(WORK REQUIRED) Put every line of source text from the records into a numbered list, omitting blank lines. Leave the pictures out of your answer.

(Source texts of formatted documents)
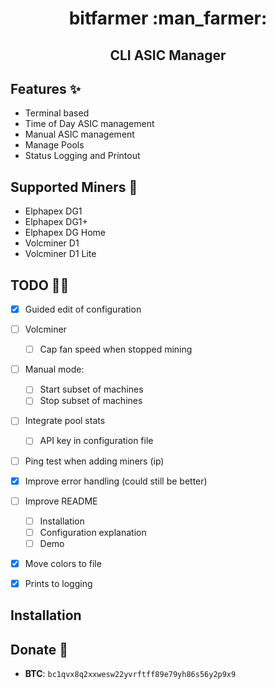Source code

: <div align="center">
  <h1>bitfarmer :man_farmer:</h1>
  <h2>CLI ASIC Manager</h2>
</div>

## Features :sparkles:
 - Terminal based
 - Time of Day ASIC management
 - Manual ASIC management
 - Manage Pools
 - Status Logging and Printout
 
## Supported Miners :robot:
 - Elphapex DG1
 - Elphapex DG1+
 - Elphapex DG Home
 - Volcminer D1
 - Volcminer D1 Lite

## TODO :construction_worker_man:
 - [x] Guided edit of configuration
 - [ ] Volcminer
   - [ ] Cap fan speed when stopped mining
 - [ ] Manual mode:
   - [ ] Start subset of machines
   - [ ] Stop subset of machines
 - [ ] Integrate pool stats
   - [ ] API key in configuration file
 - [ ] Ping test when adding miners (ip)
 - [x] Improve error handling (could still be better)
 - [ ] Improve README
   - [ ] Installation
   - [ ] Configuration explanation
   - [ ] Demo
 - [x] Move colors to file
 - [x] Prints to logging


## Installation

## Donate :hugs:
- **BTC**: `bc1qvx8q2xxwesw22yvrftff89e79yh86s56y2p9x9`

(RESULT FOR THIS EXERCISE)
1. Source code
2. : <div align="center">
3.   <h1>bitfarmer :man_farmer:</h1>
4.   <h2>CLI ASIC Manager</h2>
5. </div>
6. ## Features :sparkles:
7.  - Terminal based
8.  - Time of Day ASIC management
9.  - Manual ASIC management
10.  - Manage Pools
11.  - Status Logging and Printout
12. ## Supported Miners :robot:
13.  - Elphapex DG1
14.  - Elphapex DG1+
15.  - Elphapex DG Home
16.  - Volcminer D1
17.  - Volcminer D1 Lite
18. ## TODO :construction_worker_man:
19.  - [x] Guided edit of configuration
20.  - [ ] Volcminer
21.    - [ ] Cap fan speed when stopped mining
22.  - [ ] Manual mode:
23.    - [ ] Start subset of machines
24.    - [ ] Stop subset of machines
25.  - [ ] Integrate pool stats
26.    - [ ] API key in configuration file
27.  - [ ] Ping test when adding miners (ip)
28.  - [x] Improve error handling (could still be better)
29.  - [ ] Improve README
30.    - [ ] Installation
31.    - [ ] Configuration explanation
32.    - [ ] Demo
33.  - [x] Move colors to file
34.  - [x] Prints to logging
35. ## Installation
36. ## Donate :hugs:
37. - **BTC**: `bc1qvx8q2xxwesw22yvrftff89e79yh86s56y2p9x9`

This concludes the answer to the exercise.